At TechEd, last May in San Diego, California, Microsoft demonstrated some of the other technologies that may eventually be included in R2. One such feature is a new file replication engine. This replication engine is designed to make the distributed file system (DFS) feature more efficient.
Currently, in a DFS environment, if you were to update a file, the file is then replicated to all DFS replica servers. The problem is that the entire file is replicated, even if only one byte has changed. The new replication technology will allow only the changed bytes to be replicated rather than DFS having to replicate the entire file. This will save a considerable amount of bandwidth when small changes are made to huge files or when rapid changes are made to a file.
Another new technology that is supposed to be making its way into R2 is something called Active Directory Federation (formerly code named Trust Bridge). Again, the details are very sketchy, but there was a brief discussion of this feature at TechEd this year. The idea behind this technology is that it will allow a user from one company to be authenticated into another company’s network by means of an Active Directory level authentication mechanism.

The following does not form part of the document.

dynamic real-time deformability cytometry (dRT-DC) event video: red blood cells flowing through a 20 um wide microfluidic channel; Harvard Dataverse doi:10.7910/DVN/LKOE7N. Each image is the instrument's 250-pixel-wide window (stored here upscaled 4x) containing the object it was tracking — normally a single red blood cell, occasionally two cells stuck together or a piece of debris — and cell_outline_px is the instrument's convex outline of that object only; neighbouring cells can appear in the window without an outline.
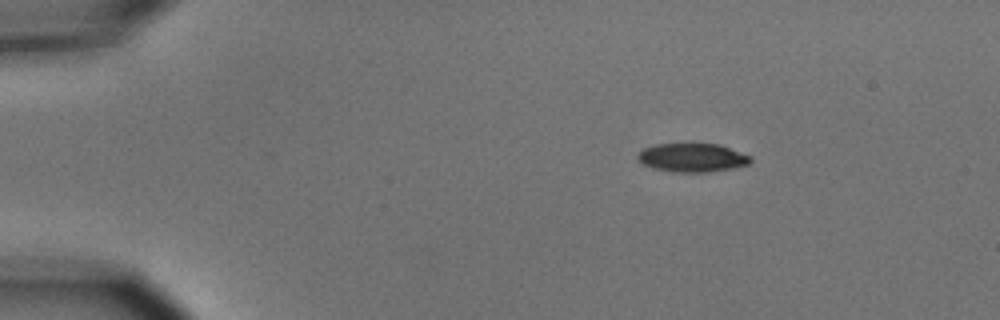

One last feature that was discussed at TechEd was a technology called Anywhere Access. Anywhere Access is a networking technology that will allow users to access E-mail and other services on a corporate network even if no VPN is available. Anywhere Access isn’t designed to replace VPN technology, but is simply an alternative to it.
In this article, I have attempted to cut through the rumors and marketing hype and give you the best information that I can get on what to expect from Microsoft’s R2 release of Windows Server 2003. Keep in mind though that R2 is still about a year away and anything can change. After all, Microsoft had plans for a new version of Windows XP, and the new version was simply rolled into a service pack. It is possible (although unlikely) that the same thing could happen to R2.